Limo, un vétéran (31 ans), avait été médaillé d’argent
sur la distance aux championnats du monde 1999 à Séville.
Avec
3 médailles, dont une en or, le Maroc a réalisé une bonne
performance. En l’absence de la supervedette Hicham El
Guerrouj, quadruple champion du monde du 1 500 m, les
Marocains ont envisagé les choses avec pessimisme. Mais
ils ont quand même été classés 11e grâce à Jaouad Gharib,
qui a conservé son titre mondial du marathon. Viennent
enfin l’Ouganda et le Ghana, qui occupent respectivement
les 20e et 24e places. La plus belle des surprises vient
de l’Ougandaise Dorcus Inzikuru, devenue la première championne
du monde de l’histoire du 3 000 m steeple dames. Inzikuru,
âgée de 23 ans, avait remporté les trois courses qu’elle
avait disputées cette saison, établissant au passage les
deux meilleures performances de la saison. Le 1er juin,
à Milan, elle avait également réalisé la meilleure performance
mondiale sur 2 000 m steeple, en 6min 04sec 46/100. Jusqu’à
lundi, l’Ouganda désespérait de voir même une lueur de
médaille, dans une compétition internationale d’athlétisme
depuis celle en or de John Akii-Bua au 400 m haies aux
JO de Munich, en 1972. Donc, la jeune Inzikuru a réalisé
un grand exploit pour son pays.
Au
moment où l’Ouganda faisait sa première apparition au
tableau final, d’autres pays africains s’étaient éclipsés.

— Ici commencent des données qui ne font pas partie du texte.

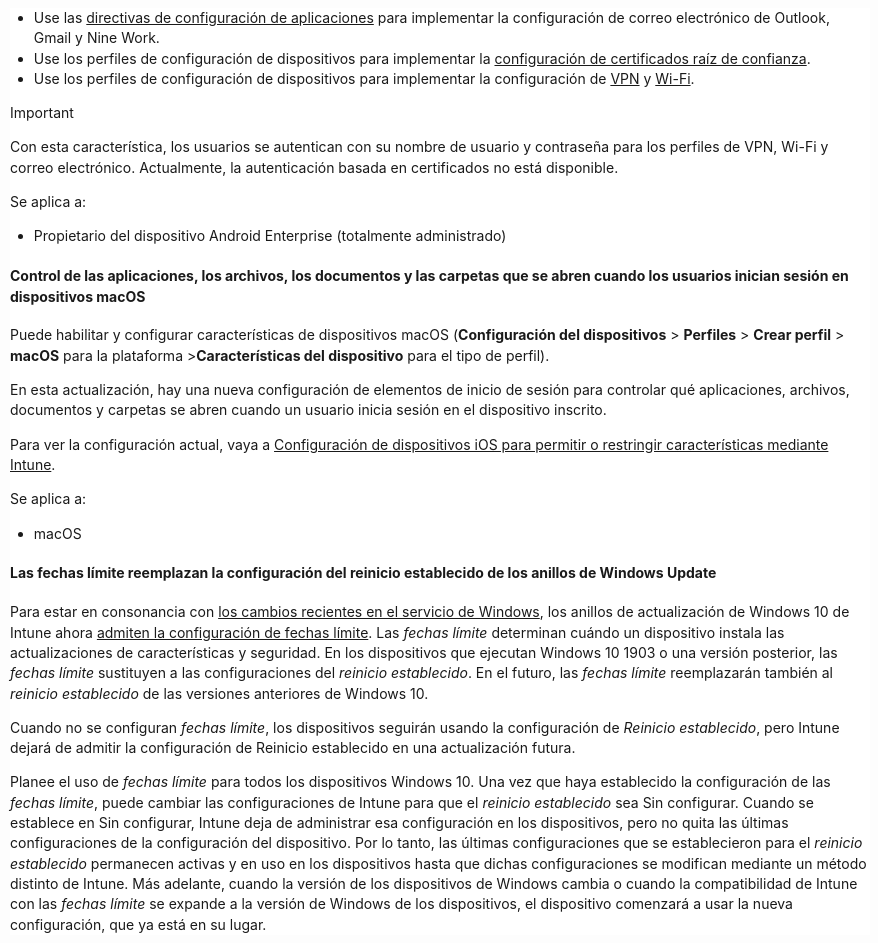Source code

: - Use las [directivas de configuración de aplicaciones](../apps/app-configuration-policies-use-android.md) para implementar la configuración de correo electrónico de Outlook, Gmail y Nine Work.
- Use los perfiles de configuración de dispositivos para implementar la [configuración de certificados raíz de confianza](../protect/certificates-configure.md).
- Use los perfiles de configuración de dispositivos para implementar la configuración de [VPN](../configuration/vpn-settings-android-enterprise.md) y [Wi-Fi](../configuration/wi-fi-settings-android-enterprise.md).

> [!IMPORTANT]
> Con esta característica, los usuarios se autentican con su nombre de usuario y contraseña para los perfiles de VPN, Wi-Fi y correo electrónico. Actualmente, la autenticación basada en certificados no está disponible.

Se aplica a:  
- Propietario del dispositivo Android Enterprise (totalmente administrado)

#### <a name="control-the-apps-files-documents-and-folders-that-open-when-users-sign-in-to-macos-devices--3914202-----"></a>Control de las aplicaciones, los archivos, los documentos y las carpetas que se abren cuando los usuarios inician sesión en dispositivos macOS
Puede habilitar y configurar características de dispositivos macOS (**Configuración del dispositivos** > **Perfiles** > **Crear perfil** > **macOS** para la plataforma >**Características del dispositivo** para el tipo de perfil). 

En esta actualización, hay una nueva configuración de elementos de inicio de sesión para controlar qué aplicaciones, archivos, documentos y carpetas se abren cuando un usuario inicia sesión en el dispositivo inscrito. 

Para ver la configuración actual, vaya a [Configuración de dispositivos iOS para permitir o restringir características mediante Intune](../configuration/macos-device-features-settings.md).

Se aplica a:  
- macOS

#### <a name="deadlines-replace-engaged-restart-settings-for-windows-update-rings---4464404----------"></a>Las fechas límite reemplazan la configuración del reinicio establecido de los anillos de Windows Update
Para estar en consonancia con [los cambios recientes en el servicio de Windows](https://docs.microsoft.com/windows/whats-new/whats-new-windows-10-version-1903#servicing), los anillos de actualización de Windows 10 de Intune ahora [admiten la configuración de fechas límite](../protect/windows-update-settings.md). Las *fechas límite* determinan cuándo un dispositivo instala las actualizaciones de características y seguridad.  En los dispositivos que ejecutan Windows 10 1903 o una versión posterior, las *fechas límite* sustituyen a las configuraciones del *reinicio establecido*.  En el futuro, las *fechas límite* reemplazarán también al *reinicio establecido* de las versiones anteriores de Windows 10.  

Cuando no se configuran *fechas límite*, los dispositivos seguirán usando la configuración de *Reinicio establecido*, pero Intune dejará de admitir la configuración de Reinicio establecido en una actualización futura.  

Planee el uso de *fechas límite* para todos los dispositivos Windows 10. Una vez que haya establecido la configuración de las *fechas límite*, puede cambiar las configuraciones de Intune para que el *reinicio establecido* sea Sin configurar. Cuando se establece en Sin configurar, Intune deja de administrar esa configuración en los dispositivos, pero no quita las últimas configuraciones de la configuración del dispositivo. Por lo tanto, las últimas configuraciones que se establecieron para el *reinicio establecido* permanecen activas y en uso en los dispositivos hasta que dichas configuraciones se modifican mediante un método distinto de Intune. Más adelante, cuando la versión de los dispositivos de Windows cambia o cuando la compatibilidad de Intune con las *fechas límite* se expande a la versión de Windows de los dispositivos, el dispositivo comenzará a usar la nueva configuración, que ya está en su lugar.
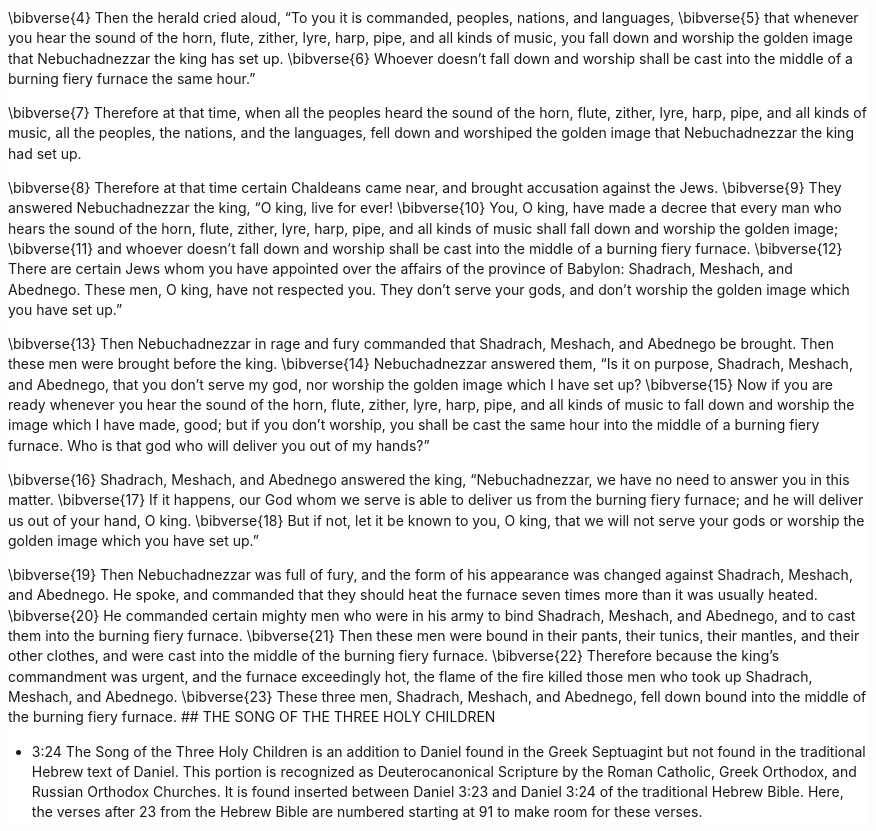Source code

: \bibverse{4} Then the herald cried aloud, “To you it is commanded, peoples, nations, and languages, \bibverse{5} that whenever you hear the sound of the horn, flute, zither, lyre, harp, pipe, and all kinds of music, you fall down and worship the golden image that Nebuchadnezzar the king has set up. \bibverse{6} Whoever doesn’t fall down and worship shall be cast into the middle of a burning fiery furnace the same hour.” 

\bibverse{7} Therefore at that time, when all the peoples heard the sound of the horn, flute, zither, lyre, harp, pipe, and all kinds of music, all the peoples, the nations, and the languages, fell down and worshiped the golden image that Nebuchadnezzar the king had set up. 

\bibverse{8} Therefore at that time certain Chaldeans came near, and brought accusation against the Jews. \bibverse{9} They answered Nebuchadnezzar the king, “O king, live for ever! \bibverse{10} You, O king, have made a decree that every man who hears the sound of the horn, flute, zither, lyre, harp, pipe, and all kinds of music shall fall down and worship the golden image; \bibverse{11} and whoever doesn’t fall down and worship shall be cast into the middle of a burning fiery furnace. \bibverse{12} There are certain Jews whom you have appointed over the affairs of the province of Babylon: Shadrach, Meshach, and Abednego. These men, O king, have not respected you. They don’t serve your gods, and don’t worship the golden image which you have set up.” 

\bibverse{13} Then Nebuchadnezzar in rage and fury commanded that Shadrach, Meshach, and Abednego be brought. Then these men were brought before the king. \bibverse{14} Nebuchadnezzar answered them, “Is it on purpose, Shadrach, Meshach, and Abednego, that you don’t serve my god, nor worship the golden image which I have set up? \bibverse{15} Now if you are ready whenever you hear the sound of the horn, flute, zither, lyre, harp, pipe, and all kinds of music to fall down and worship the image which I have made, good; but if you don’t worship, you shall be cast the same hour into the middle of a burning fiery furnace. Who is that god who will deliver you out of my hands?” 

\bibverse{16} Shadrach, Meshach, and Abednego answered the king, “Nebuchadnezzar, we have no need to answer you in this matter. \bibverse{17} If it happens, our God whom we serve is able to deliver us from the burning fiery furnace; and he will deliver us out of your hand, O king. \bibverse{18} But if not, let it be known to you, O king, that we will not serve your gods or worship the golden image which you have set up.” 

\bibverse{19} Then Nebuchadnezzar was full of fury, and the form of his appearance was changed against Shadrach, Meshach, and Abednego. He spoke, and commanded that they should heat the furnace seven times more than it was usually heated. \bibverse{20} He commanded certain mighty men who were in his army to bind Shadrach, Meshach, and Abednego, and to cast them into the burning fiery furnace. \bibverse{21} Then these men were bound in their pants, their tunics, their mantles, and their other clothes, and were cast into the middle of the burning fiery furnace. \bibverse{22} Therefore because the king’s commandment was urgent, and the furnace exceedingly hot, the flame of the fire killed those men who took up Shadrach, Meshach, and Abednego. \bibverse{23} These three men, Shadrach, Meshach, and Abednego, fell down bound into the middle of the burning fiery furnace. ## THE SONG OF THE THREE HOLY CHILDREN
+ 3:24 The Song of the Three Holy Children is an addition to Daniel found in the Greek Septuagint but not found in the traditional Hebrew text of Daniel. This portion is recognized as Deuterocanonical Scripture by the Roman Catholic, Greek Orthodox, and Russian Orthodox Churches. It is found inserted between Daniel 3:23 and Daniel 3:24 of the traditional Hebrew Bible. Here, the verses after 23 from the Hebrew Bible are numbered starting at 91 to make room for these verses. 
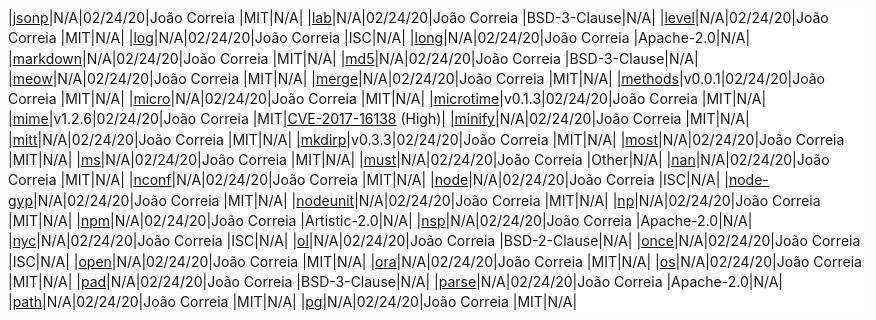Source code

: |[jsonp](https://www.npmjs.com/jsonp)|N/A|02/24/20|João Correia |MIT|N/A|
|[lab](https://www.npmjs.com/lab)|N/A|02/24/20|João Correia |BSD-3-Clause|N/A|
|[level](https://www.npmjs.com/level)|N/A|02/24/20|João Correia |MIT|N/A|
|[log](https://www.npmjs.com/log)|N/A|02/24/20|João Correia |ISC|N/A|
|[long](https://www.npmjs.com/long)|N/A|02/24/20|João Correia |Apache-2.0|N/A|
|[markdown](https://www.npmjs.com/markdown)|N/A|02/24/20|João Correia |MIT|N/A|
|[md5](https://www.npmjs.com/md5)|N/A|02/24/20|João Correia |BSD-3-Clause|N/A|
|[meow](https://www.npmjs.com/meow)|N/A|02/24/20|João Correia |MIT|N/A|
|[merge](https://www.npmjs.com/merge)|N/A|02/24/20|João Correia |MIT|N/A|
|[methods](https://www.npmjs.com/methods)|v0.0.1|02/24/20|João Correia |MIT|N/A|
|[micro](https://www.npmjs.com/micro)|N/A|02/24/20|João Correia |MIT|N/A|
|[microtime](https://www.npmjs.com/microtime)|v0.1.3|02/24/20|João Correia |MIT|N/A|
|[mime](https://www.npmjs.com/mime)|v1.2.6|02/24/20|João Correia |MIT|[CVE-2017-16138](https://github.com/advisories/GHSA-wrvr-8mpx-r7pp) (High)|
|[minify](https://www.npmjs.com/minify)|N/A|02/24/20|João Correia |MIT|N/A|
|[mitt](https://www.npmjs.com/mitt)|N/A|02/24/20|João Correia |MIT|N/A|
|[mkdirp](https://www.npmjs.com/mkdirp)|v0.3.3|02/24/20|João Correia |MIT|N/A|
|[most](https://www.npmjs.com/most)|N/A|02/24/20|João Correia |MIT|N/A|
|[ms](https://www.npmjs.com/ms)|N/A|02/24/20|João Correia |MIT|N/A|
|[must](https://www.npmjs.com/must)|N/A|02/24/20|João Correia |Other|N/A|
|[nan](https://www.npmjs.com/nan)|N/A|02/24/20|João Correia |MIT|N/A|
|[nconf](https://www.npmjs.com/nconf)|N/A|02/24/20|João Correia |MIT|N/A|
|[node](https://www.npmjs.com/node)|N/A|02/24/20|João Correia |ISC|N/A|
|[node-gyp](https://www.npmjs.com/node-gyp)|N/A|02/24/20|João Correia |MIT|N/A|
|[nodeunit](https://www.npmjs.com/nodeunit)|N/A|02/24/20|João Correia |MIT|N/A|
|[np](https://www.npmjs.com/np)|N/A|02/24/20|João Correia |MIT|N/A|
|[npm](https://www.npmjs.com/npm)|N/A|02/24/20|João Correia |Artistic-2.0|N/A|
|[nsp](https://www.npmjs.com/nsp)|N/A|02/24/20|João Correia |Apache-2.0|N/A|
|[nyc](https://www.npmjs.com/nyc)|N/A|02/24/20|João Correia |ISC|N/A|
|[ol](https://www.npmjs.com/ol)|N/A|02/24/20|João Correia |BSD-2-Clause|N/A|
|[once](https://www.npmjs.com/once)|N/A|02/24/20|João Correia |ISC|N/A|
|[open](https://www.npmjs.com/open)|N/A|02/24/20|João Correia |MIT|N/A|
|[ora](https://www.npmjs.com/ora)|N/A|02/24/20|João Correia |MIT|N/A|
|[os](https://www.npmjs.com/os)|N/A|02/24/20|João Correia |MIT|N/A|
|[pad](https://www.npmjs.com/pad)|N/A|02/24/20|João Correia |BSD-3-Clause|N/A|
|[parse](https://www.npmjs.com/parse)|N/A|02/24/20|João Correia |Apache-2.0|N/A|
|[path](https://www.npmjs.com/path)|N/A|02/24/20|João Correia |MIT|N/A|
|[pg](https://www.npmjs.com/pg)|N/A|02/24/20|João Correia |MIT|N/A|
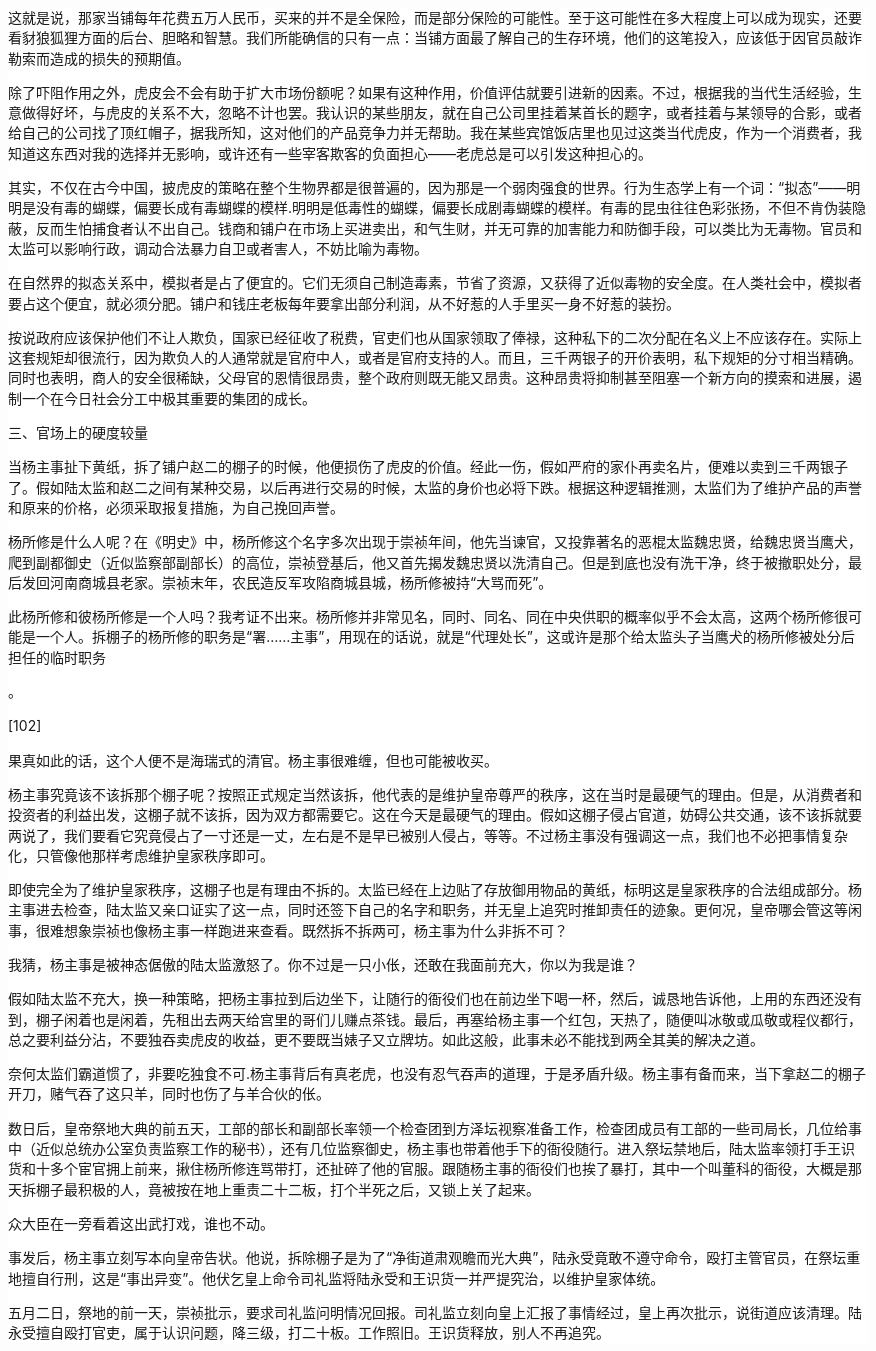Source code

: 这就是说，那家当铺每年花费五万人民币，买来的并不是全保险，而是部分保险的可能性。至于这可能性在多大程度上可以成为现实，还要看豺狼狐狸方面的后台、胆略和智慧。我们所能确信的只有一点：当铺方面最了解自己的生存环境，他们的这笔投入，应该低于因官员敲诈勒索而造成的损失的预期值。

除了吓阻作用之外，虎皮会不会有助于扩大市场份额呢？如果有这种作用，价值评估就要引进新的因素。不过，根据我的当代生活经验，生意做得好坏，与虎皮的关系不大，忽略不计也罢。我认识的某些朋友，就在自己公司里挂着某首长的题字，或者挂着与某领导的合影，或者给自己的公司找了顶红帽子，据我所知，这对他们的产品竞争力并无帮助。我在某些宾馆饭店里也见过这类当代虎皮，作为一个消费者，我知道这东西对我的选择并无影响，或许还有一些宰客欺客的负面担心——老虎总是可以引发这种担心的。

其实，不仅在古今中国，披虎皮的策略在整个生物界都是很普遍的，因为那是一个弱肉强食的世界。行为生态学上有一个词：“拟态”——明明是没有毒的蝴蝶，偏要长成有毒蝴蝶的模样.明明是低毒性的蝴蝶，偏要长成剧毒蝴蝶的模样。有毒的昆虫往往色彩张扬，不但不肯伪装隐蔽，反而生怕捕食者认不出自己。钱商和铺户在市场上买进卖出，和气生财，并无可靠的加害能力和防御手段，可以类比为无毒物。官员和太监可以影响行政，调动合法暴力自卫或者害人，不妨比喻为毒物。

在自然界的拟态关系中，模拟者是占了便宜的。它们无须自己制造毒素，节省了资源，又获得了近似毒物的安全度。在人类社会中，模拟者要占这个便宜，就必须分肥。铺户和钱庄老板每年要拿出部分利润，从不好惹的人手里买一身不好惹的装扮。

按说政府应该保护他们不让人欺负，国家已经征收了税费，官吏们也从国家领取了俸禄，这种私下的二次分配在名义上不应该存在。实际上这套规矩却很流行，因为欺负人的人通常就是官府中人，或者是官府支持的人。而且，三千两银子的开价表明，私下规矩的分寸相当精确。同时也表明，商人的安全很稀缺，父母官的恩情很昂贵，整个政府则既无能又昂贵。这种昂贵将抑制甚至阻塞一个新方向的摸索和进展，遏制一个在今日社会分工中极其重要的集团的成长。

三、官场上的硬度较量

当杨主事扯下黄纸，拆了铺户赵二的棚子的时候，他便损伤了虎皮的价值。经此一伤，假如严府的家仆再卖名片，便难以卖到三千两银子了。假如陆太监和赵二之间有某种交易，以后再进行交易的时候，太监的身价也必将下跌。根据这种逻辑推测，太监们为了维护产品的声誉和原来的价格，必须采取报复措施，为自己挽回声誉。

杨所修是什么人呢？在《明史》中，杨所修这个名字多次出现于崇祯年间，他先当谏官，又投靠著名的恶棍太监魏忠贤，给魏忠贤当鹰犬，爬到副都御史（近似监察部副部长）的高位，崇祯登基后，他又首先揭发魏忠贤以洗清自己。但是到底也没有洗干净，终于被撤职处分，最后发回河南商城县老家。崇祯末年，农民造反军攻陷商城县城，杨所修被持“大骂而死”。

此杨所修和彼杨所修是一个人吗？我考证不出来。杨所修并非常见名，同时、同名、同在中央供职的概率似乎不会太高，这两个杨所修很可能是一个人。拆棚子的杨所修的职务是“署……主事”，用现在的话说，就是“代理处长”，这或许是那个给太监头子当鹰犬的杨所修被处分后担任的临时职务

。

[102]

果真如此的话，这个人便不是海瑞式的清官。杨主事很难缠，但也可能被收买。

杨主事究竟该不该拆那个棚子呢？按照正式规定当然该拆，他代表的是维护皇帝尊严的秩序，这在当时是最硬气的理由。但是，从消费者和投资者的利益出发，这棚子就不该拆，因为双方都需要它。这在今天是最硬气的理由。假如这棚子侵占官道，妨碍公共交通，该不该拆就要两说了，我们要看它究竟侵占了一寸还是一丈，左右是不是早已被别人侵占，等等。不过杨主事没有强调这一点，我们也不必把事情复杂化，只管像他那样考虑维护皇家秩序即可。

即使完全为了维护皇家秩序，这棚子也是有理由不拆的。太监已经在上边贴了存放御用物品的黄纸，标明这是皇家秩序的合法组成部分。杨主事进去检查，陆太监又亲口证实了这一点，同时还签下自己的名字和职务，并无皇上追究时推卸责任的迹象。更何况，皇帝哪会管这等闲事，很难想象崇祯也像杨主事一样跑进来查看。既然拆不拆两可，杨主事为什么非拆不可？

我猜，杨主事是被神态倨傲的陆太监激怒了。你不过是一只小伥，还敢在我面前充大，你以为我是谁？

假如陆太监不充大，换一种策略，把杨主事拉到后边坐下，让随行的衙役们也在前边坐下喝一杯，然后，诚恳地告诉他，上用的东西还没有到，棚子闲着也是闲着，先租出去两天给宫里的哥们儿赚点茶钱。最后，再塞给杨主事一个红包，天热了，随便叫冰敬或瓜敬或程仪都行，总之要利益分沾，不要独吞卖虎皮的收益，更不要既当婊子又立牌坊。如此这般，此事未必不能找到两全其美的解决之道。

奈何太监们霸道惯了，非要吃独食不可.杨主事背后有真老虎，也没有忍气吞声的道理，于是矛盾升级。杨主事有备而来，当下拿赵二的棚子开刀，赌气吞了这只羊，同时也伤了与羊合伙的伥。

数日后，皇帝祭地大典的前五天，工部的部长和副部长率领一个检查团到方泽坛视察准备工作，检查团成员有工部的一些司局长，几位给事中（近似总统办公室负责监察工作的秘书），还有几位监察御史，杨主事也带着他手下的衙役随行。进入祭坛禁地后，陆太监率领打手王识货和十多个宦官拥上前来，揪住杨所修连骂带打，还扯碎了他的官服。跟随杨主事的衙役们也挨了暴打，其中一个叫董科的衙役，大概是那天拆棚子最积极的人，竟被按在地上重责二十二板，打个半死之后，又锁上关了起来。

众大臣在一旁看着这出武打戏，谁也不动。

事发后，杨主事立刻写本向皇帝告状。他说，拆除棚子是为了“净街道肃观瞻而光大典”，陆永受竟敢不遵守命令，殴打主管官员，在祭坛重地擅自行刑，这是“事出异变”。他伏乞皇上命令司礼监将陆永受和王识货一并严提究治，以维护皇家体统。

五月二日，祭地的前一天，崇祯批示，要求司礼监问明情况回报。司礼监立刻向皇上汇报了事情经过，皇上再次批示，说街道应该清理。陆永受擅自殴打官吏，属于认识问题，降三级，打二十板。工作照旧。王识货释放，别人不再追究。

La plus grande absence vient de l’Afrique du Sud. Ce pays,
qui a fait bonne figure durant les dernières éditions,
notamment en 2003 lorsqu’il a terminé 7e avec 4 médailles,
dont 2 en or, a échoué cette fois-ci en ne récoltant aucune
médaille. Ces dernières années, l’Afrique du Sud a investi
un nouveau champ. Les Sud-Africains se sont départis des
épreuves de demi-fond et de fond, spécialités africaines,
pour se mettre à d’autres disciplines. En 2003, ils ont
remporté 2 médailles d’or en saut en hauteur hommes et
dames. Mais à Helsinki, Jacques Freitag, champion du monde
en titre, a été éliminé lors des qualifications de la
hauteur, juste une demi-surprise après les performances
médiocres enregistrées ces dernières semaines. Freitag,
23 ans et le plus grand (2,07 m) des spécialistes mondiaux,
avait bien établi la meilleure performance mondiale de
l’année (2,38 m), également record d’Afrique, mais c’était
début mars et la fin de la saison estivale dans l’hémisphère
sud. Le Sud-Africain avait été moins performant lors des
trois réunions de la Golden League en juillet dernier
(Paris, Rome, Oslo), avec comme meilleure place la troisième
en Norvège (2,25 m).
Ainsi,
ces championnats du monde se sont distingués par l’apparition
de nouvelles figures et aussi par l’évolution prometteuse
de certains pays telle l’Ethiopie. En tout cas, les résultats
des athlètes africains étaient satisfaisants même avec
un petit recul en nombre de médailles.